### Your objective
Swap every "categories" for "groups" in the rows from the start of the rows through the line with "Reading left to", and write those lines out again with nothing else changed.

### Entries taken from a collection

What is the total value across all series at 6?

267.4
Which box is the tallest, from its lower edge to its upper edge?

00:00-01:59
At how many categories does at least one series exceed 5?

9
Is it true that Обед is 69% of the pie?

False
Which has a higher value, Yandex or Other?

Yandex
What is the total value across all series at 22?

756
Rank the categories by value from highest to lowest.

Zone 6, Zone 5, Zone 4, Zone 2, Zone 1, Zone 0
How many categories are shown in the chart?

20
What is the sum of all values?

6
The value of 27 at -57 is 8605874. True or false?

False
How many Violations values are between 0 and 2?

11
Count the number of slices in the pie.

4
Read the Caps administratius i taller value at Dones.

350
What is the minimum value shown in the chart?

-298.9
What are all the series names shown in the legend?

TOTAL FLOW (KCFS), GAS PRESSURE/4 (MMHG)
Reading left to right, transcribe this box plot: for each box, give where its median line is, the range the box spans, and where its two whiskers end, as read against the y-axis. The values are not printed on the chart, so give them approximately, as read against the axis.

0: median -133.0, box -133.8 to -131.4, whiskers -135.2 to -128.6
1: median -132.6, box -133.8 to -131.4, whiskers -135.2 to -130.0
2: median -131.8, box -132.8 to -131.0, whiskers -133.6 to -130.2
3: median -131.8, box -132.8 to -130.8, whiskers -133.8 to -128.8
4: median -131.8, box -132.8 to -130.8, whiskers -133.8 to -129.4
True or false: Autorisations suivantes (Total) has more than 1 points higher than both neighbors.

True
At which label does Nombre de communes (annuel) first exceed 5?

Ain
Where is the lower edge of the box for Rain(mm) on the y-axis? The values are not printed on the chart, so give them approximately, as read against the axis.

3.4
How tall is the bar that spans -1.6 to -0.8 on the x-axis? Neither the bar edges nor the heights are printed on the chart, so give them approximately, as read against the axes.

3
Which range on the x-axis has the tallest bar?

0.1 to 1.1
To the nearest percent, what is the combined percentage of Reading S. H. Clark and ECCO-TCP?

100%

### Written solution
What is the total value across all series at 6?

267.4
Which box is the tallest, from its lower edge to its upper edge?

00:00-01:59
At how many groups does at least one series exceed 5?

9
Is it true that Обед is 69% of the pie?

False
Which has a higher value, Yandex or Other?

Yandex
What is the total value across all series at 22?

756
Rank the groups by value from highest to lowest.

Zone 6, Zone 5, Zone 4, Zone 2, Zone 1, Zone 0
How many groups are shown in the chart?

20
What is the sum of all values?

6
The value of 27 at -57 is 8605874. True or false?

False
How many Violations values are between 0 and 2?

11
Count the number of slices in the pie.

4
Read the Caps administratius i taller value at Dones.

350
What is the minimum value shown in the chart?

-298.9
What are all the series names shown in the legend?

TOTAL FLOW (KCFS), GAS PRESSURE/4 (MMHG)
Reading left to right, transcribe this box plot: for each box, give where its median line is, the range the box spans, and where its two whiskers end, as read against the y-axis. The values are not printed on the chart, so give them approximately, as read against the axis.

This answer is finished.